The most trying day was an ascent to 5,300 meters or about 17,000 feet. Oxygen at this height is quite scarce and I could most definitely feel lungs working at their top rate. Buddhist prayer flags greeted my arrival while faintly sending “Om Mani Padme Hum” out onto the winds whipping blow. I gave myself some quite time here and took in the amazing views my altitude afforded. Quite a long steep downward trek wore on the knees and I was so excited to see camp and drink chai that afternoon. By the last couple days of the trek I was going into robot mode. My mind would clear and the only thing that mattered was the next step. What an escape! Our last day at camp was spent thanking all of our help the horses, Sichou and the guides’ dog, Boobie. We even got to treat him to dinner in Leh one night which he was so grateful for.
All in all, the trek through Markha Valley was a life changing experience for me. Never have I been in such a remote place so far away from phones and internet. I saw many things that will stay by my side and many others that I could never truly express to you all. I have never been so consistently pushed physically and mentally. I thank Sichou for inspiring me to get more involved in these types of trips when I return to the States.

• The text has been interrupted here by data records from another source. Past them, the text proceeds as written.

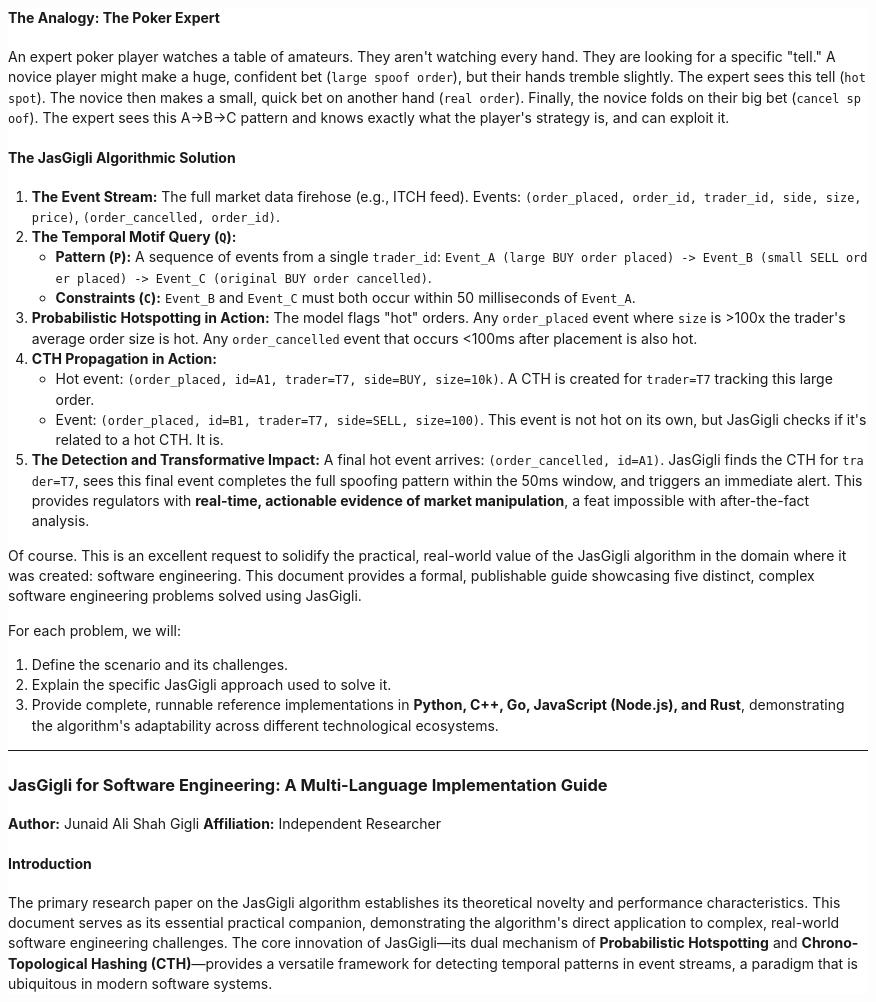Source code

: #### **The Analogy: The Poker Expert**

An expert poker player watches a table of amateurs. They aren't watching every hand. They are looking for a specific "tell." A novice player might make a huge, confident bet (`large spoof order`), but their hands tremble slightly. The expert sees this tell (`hotspot`). The novice then makes a small, quick bet on another hand (`real order`). Finally, the novice folds on their big bet (`cancel spoof`). The expert sees this A->B->C pattern and knows exactly what the player's strategy is, and can exploit it.

#### **The JasGigli Algorithmic Solution**

1.  **The Event Stream:** The full market data firehose (e.g., ITCH feed). Events: `(order_placed, order_id, trader_id, side, size, price)`, `(order_cancelled, order_id)`.
2.  **The Temporal Motif Query (`Q`):**
    *   **Pattern (`P`):** A sequence of events from a single `trader_id`: `Event_A (large BUY order placed) -> Event_B (small SELL order placed) -> Event_C (original BUY order cancelled)`.
    *   **Constraints (`C`):** `Event_B` and `Event_C` must both occur within 50 milliseconds of `Event_A`.
3.  **Probabilistic Hotspotting in Action:** The model flags "hot" orders. Any `order_placed` event where `size` is >100x the trader's average order size is hot. Any `order_cancelled` event that occurs <100ms after placement is also hot.
4.  **CTH Propagation in Action:**
    *   Hot event: `(order_placed, id=A1, trader=T7, side=BUY, size=10k)`. A CTH is created for `trader=T7` tracking this large order.
    *   Event: `(order_placed, id=B1, trader=T7, side=SELL, size=100)`. This event is not hot on its own, but JasGigli checks if it's related to a hot CTH. It is.
5.  **The Detection and Transformative Impact:** A final hot event arrives: `(order_cancelled, id=A1)`. JasGigli finds the CTH for `trader=T7`, sees this final event completes the full spoofing pattern within the 50ms window, and triggers an immediate alert. This provides regulators with **real-time, actionable evidence of market manipulation**, a feat impossible with after-the-fact analysis.


Of course. This is an excellent request to solidify the practical, real-world value of the JasGigli algorithm in the domain where it was created: software engineering. This document provides a formal, publishable guide showcasing five distinct, complex software engineering problems solved using JasGigli.

For each problem, we will:
1.  Define the scenario and its challenges.
2.  Explain the specific JasGigli approach used to solve it.
3.  Provide complete, runnable reference implementations in **Python, C++, Go, JavaScript (Node.js), and Rust**, demonstrating the algorithm's adaptability across different technological ecosystems.

***

### **JasGigli for Software Engineering: A Multi-Language Implementation Guide**

**Author:** Junaid Ali Shah Gigli
**Affiliation:** Independent Researcher

#### **Introduction**

The primary research paper on the JasGigli algorithm establishes its theoretical novelty and performance characteristics. This document serves as its essential practical companion, demonstrating the algorithm's direct application to complex, real-world software engineering challenges. The core innovation of JasGigli—its dual mechanism of **Probabilistic Hotspotting** and **Chrono-Topological Hashing (CTH)**—provides a versatile framework for detecting temporal patterns in event streams, a paradigm that is ubiquitous in modern software systems.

After several days of recuperation in Leh I hopped on a bus and here I am back in Vashisht…

Trip into Leh

Hello and greetings from 3,500 meters!


I just landed here in Leh yesterday after a very trying 12 hour bus journey in the very last bench seat. My journey placed me smack dab in the middle of some of the most breath taking scenery I have seen in my life and probably will ever see. Mountains of spectacular color jut up to great heights and the bleakness of high desert pulled at my innermost fears and fascinations. Up down, bumps here and there large enough to send me flying toward the ceiling of the public bus. This particular route from Minali to Keylong to Leh took me over the second highest road in the entire world. I think around 17,500+ feet high. Something inside me has shifted and I will never view nature in the same way again. Leh is a valley alive only due to various canals and a small river. Green trees give way to a totally barren land and peaks of mountains stretching up toward the sky.


From an ancient castle set into a mountainside I got an amazing 360 degree view of this impervious landscape. The mountains seem to laugh at the impermanence of life and stand very majestically and unwaveringly in their place. The castle was made back in the 17th century and is currently being repaired to serve as a monastery. We were allowed a small glimpse into a room of sacred objects lit only by the last remaining light of the day filtering in through windows high in the ceiling. Every molecule of air was dank, drenched with age and secrecy. I could hardly wrap my mind around what I was experiencing. Elaborate statues hide in shadows and masks of fright that conjure thoughts of Halloween hang on pillars. Tibetan books from the 16th century fill out a large shelf about 20ft by 8ft. I was overwhelmed by the feelings this room brought out in me. Such a strange fear and uneasiness gripped my soul and our aloof tour guide, a monk of 11 years did not help with his strange behavior and no English. He smiled at us totally accepting and unaffected by the mystical gravity of this small chamber. I must admit I was caught totally off guard when I made my way to a position behind the figures where I was almost sure a wall should be. A force of great power and secrecy lives here and it was a segment of time I shall not soon forget.